@incollection{bemer_print_1957,
	address = {Philadelphia, PA},
	series = {Journal of the {Franklin} {Institute} {Monograph}},
	title = {Print 1 — {An} {Automatic} {Coding} {System} for the {IBM} 705},
	number = {3},
	booktitle = {Automatic {Coding}: {Proceedings} of the {Symposium} on {Automatic} {Coding}, {January} 24-25, {Franklin} {Institute}, {Philadelphia}},
	publisher = {The Franklin Institute},
	author = {Bemer, Robert W.},
	month = apr,
	year = {1957},
	pages = {29--38}
}

Coding efficiency and time savings. At Westinghouse Electric, a magnetic field parameter study was coded in a week using 1300 IBM 705 operation code instructions. After a day’s instruction in the PRINT 1 automatic coding system for the IBM 705, the same programmer recoded the program in twenty minutes using only sixty instructions. This suggests a ratio of forty to one between IBM 705 operation code instructions and PRINT 1 autocoding instructions, and a ratio of one hundred hours to one. Although this might be an exceptional case, other reports suggest “that detailed coding (not programming) effort may be reduced by a factor of 10 through the use of this and other modern automatic coding systems such as FORTRAN, the Carnegie Tech Compiler, BACAIC, B-Zero and OMNICODE” (30).
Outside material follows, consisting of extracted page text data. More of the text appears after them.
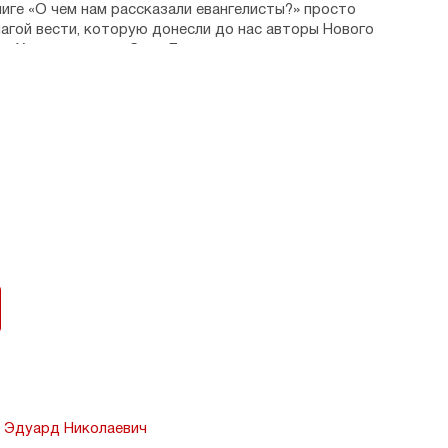
иге «О чем нам рассказали евангелисты?» просто
лагой вести, которую донесли до нас авторы Нового
ус Христос, каким было Его главное дело на земле
зни каждого из нас.
 Эдуард Николаевич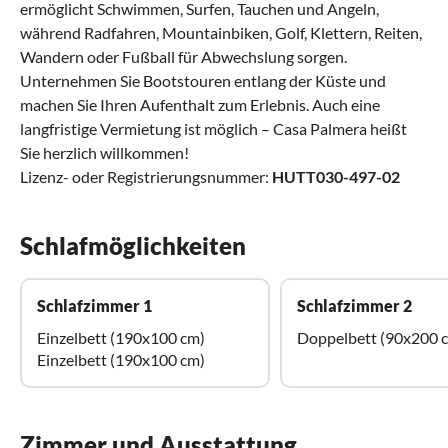
ermöglicht Schwimmen, Surfen, Tauchen und Angeln,
während Radfahren, Mountainbiken, Golf, Klettern, Reiten,
Wandern oder Fußball für Abwechslung sorgen.
Unternehmen Sie Bootstouren entlang der Küste und
machen Sie Ihren Aufenthalt zum Erlebnis. Auch eine
langfristige Vermietung ist möglich – Casa Palmera heißt
Sie herzlich willkommen!
Lizenz- oder Registrierungsnummer:
HUTT030-497-02
Schlafmöglichkeiten
Schlafzimmer 1
Schlafzimmer 2
Einzelbett (190x100 cm)
Doppelbett (90x200 
Einzelbett (190x100 cm)
Zimmer und Ausstattung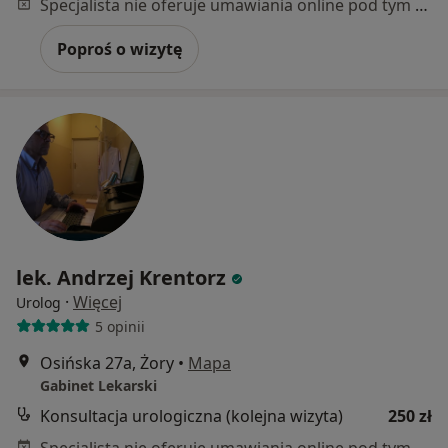
Specjalista nie oferuje umawiania online pod tym adresem.
Poproś o wizytę
lek. Andrzej Krentorz
·
Więcej
Urolog
5 opinii
Osińska 27a, Żory
•
Mapa
Gabinet Lekarski
Konsultacja urologiczna (kolejna wizyta)
250 zł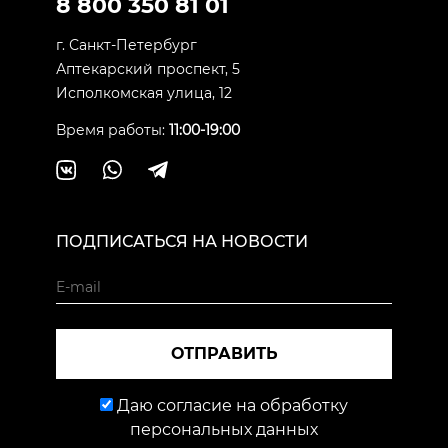
8 800 350 81 01
г. Санкт-Петербург
Аптекарский проспект, 5
Исполкомская улица, 12
Время работы:
11:00-19:00
ПОДПИСАТЬСЯ НА НОВОСТИ
ОТПРАВИТЬ
Даю согласие на обработку
персональных данных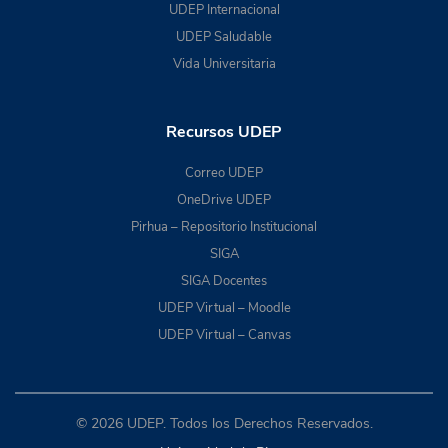
UDEP Internacional
UDEP Saludable
Vida Universitaria
Recursos UDEP
Correo UDEP
OneDrive UDEP
Pirhua – Repositorio Institucional
SIGA
SIGA Docentes
UDEP Virtual – Moodle
UDEP Virtual – Canvas
© 2026 UDEP. Todos los Derechos Reservados.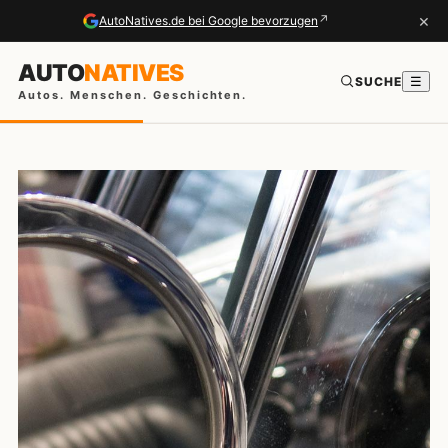
×
↗
AutoNatives.de bei Google bevorzugen
AUTO
NATIVES
SUCHE
☰
Autos. Menschen. Geschichten.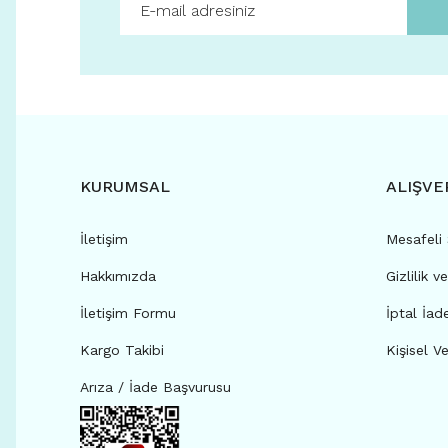
KURUMSAL
ALIŞVE
İletişim
Mesafeli
Hakkımızda
Gizlilik v
İletişim Formu
İptal İad
Kargo Takibi
Kişisel Ve
Arıza / İade Başvurusu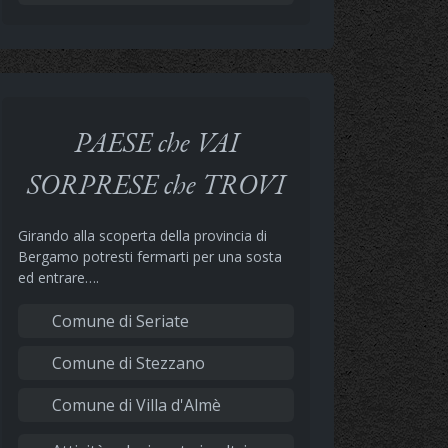
PAESE che VAI
SORPRESE che TROVI
Girando alla scoperta della provincia di
Bergamo potresti fermarti per una sosta
ed entrare….
Comune di Seriate
Comune di Stezzano
Comune di Villa d'Almè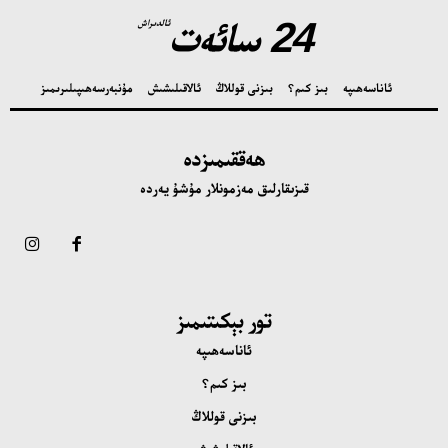
24 سائەت
ئالدىراش
ئاناسەھىپە
بىز كىم؟
بىزنى قوللاڭ
ئالاقىلىشىش
مۇنبەر
سەھىپىلىرىمىز
ھەققىمىزدە
قىزىقارلىق مەزمونلار مۇشۇ يەردە
تور بېكىتىمىز
ئاناسەھىپە
بىز كىم؟
بىزنى قوللاڭ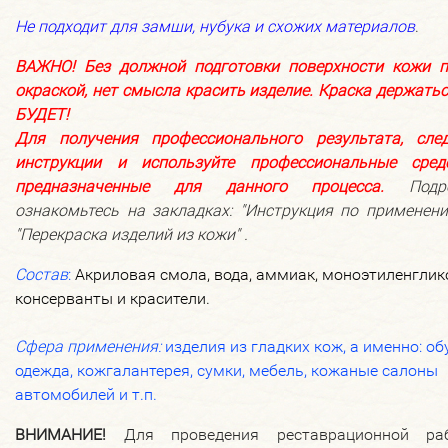
Не подходит для замши, нубука и схожих материалов
.
ВАЖНО! Без должной подготовки поверхности кожи п
окраской, нет смысла красить изделие. Краска держать
БУДЕТ!
Для получения профессионального результата, след
инструкции и используйте профессиональные средс
предназначенные для данного процесса.
Подро
ознакомьтесь на закладках: "
Инструкция по применен
"Перекраска изделий из кожи" .
Состав
:
Акриловая смола, вода, аммиак, моноэтиленглик
консерванты и красители.
Сфера применения:
изделия из гладких кож, а именно: об
одежда, кожгалантерея, сумки, мебель, кожаные салоны
автомобилей и т.п.
ВНИМАНИЕ!
Для проведения реставрационной ра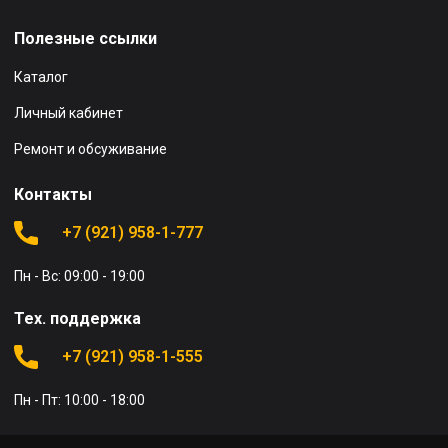
Полезные ссылки
Каталог
Личный кабинет
Ремонт и обсуживание
Контакты
+7 (921) 958-1-777
Пн - Вс: 09:00 - 19:00
Тех. поддержка
+7 (921) 958-1-555
Пн - Пт: 10:00 - 18:00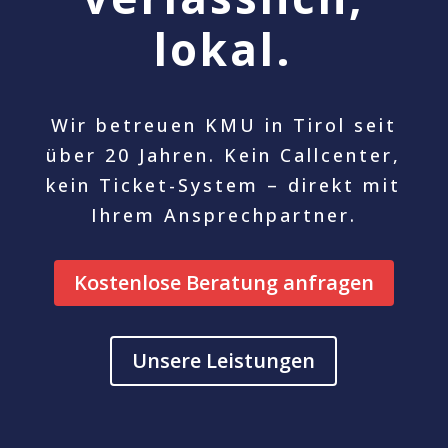
lokal.
Wir betreuen KMU in Tirol seit
über 20 Jahren. Kein Callcenter,
kein Ticket-System – direkt mit
Ihrem Ansprechpartner.
Kostenlose Beratung anfragen
Unsere Leistungen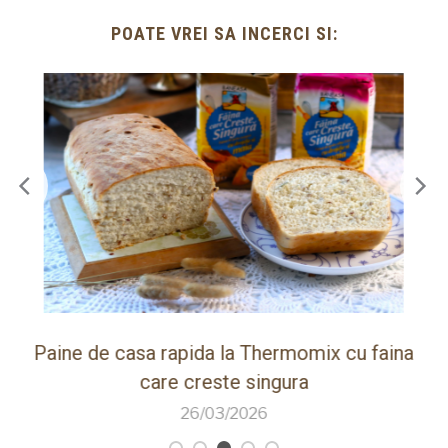
POATE VREI SA INCERCI SI:
ot
Paine de casa rapida la Thermomix cu faina
care creste singura
26/03/2026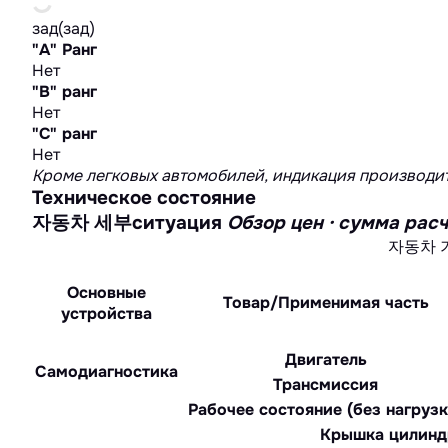
зад(зад)
"А" Ранг
Нет
"B" ранг
Нет
"C" ранг
Нет
Кроме легковых автомобилей, индикация производит
Техническое состояние
자동차 세부ситуация
Обзор цен · сумма 
자동차 
Основные
Товар/Применимая часть
устройства
Двигатель
Самодиагностика
Трансмиссия
Рабочее состояние (без нагрузк
Крышка цилинд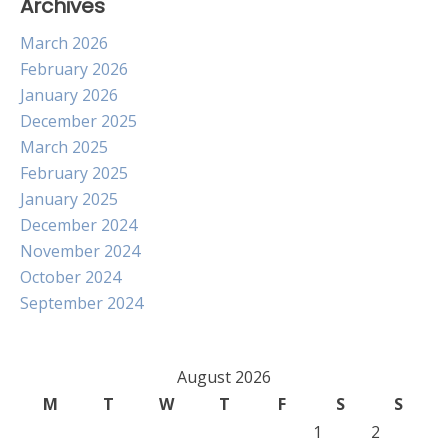
Archives
March 2026
February 2026
January 2026
December 2025
March 2025
February 2025
January 2025
December 2024
November 2024
October 2024
September 2024
August 2026
M
T
W
T
F
S
S
1
2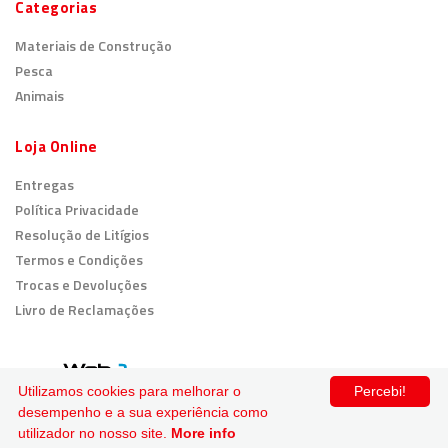
Categorias
Materiais de Construção
Pesca
Animais
Loja Online
Entregas
Política Privacidade
Resolução de Litígios
Termos e Condições
Trocas e Devoluções
Livro de Reclamações
© 2026
Todos os direitos reservados.
Utilizamos cookies para melhorar o
Percebi!
desempenho e a sua experiência como
Pagamento Seguro
utilizador no nosso site.
More info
Instructional efficiency. Two employees of National Supply without any computer experience attended the PRINT 1 training class at Westinghouse and were able to write successful programs in PRINT 1 without ever having learned any IBM 705 operation codes (30).

Nomenclature. “Certain definitions are adopted from the 704 FORTRAN system in order to understand the hybrid operation of the PRINT system. A program written in the synthetic automatic coding language is called a ‘source’ program. It is processed by a translator to produce an ‘object’ program, which may be produced in either a machine language form, a still symbolic intermediate language such as that of an assembly program, or pseudo-instructions for minimum interpretation. PRINT falls into the last category” (35).

PRINT itself. “Although interpretive in execution, meaning that the required machine language instructions have certain portions fabricated while the problem is running, PRINT is not equivalent to the usual interpretive program of early days in computers. PRINT language is freely and descriptively symbolic, much the same as any compiler, and instructions do not bear a recognizable resemblance to the object pseudo-instructions produced by the pre-editing, or translating, process. Thus the name — PRe-edited INTerpretive. Pre-editing does both assembly and conversion of all components of the synthetic instruction to a pseudo-instruction in a form most rapidly used at execution time” (35).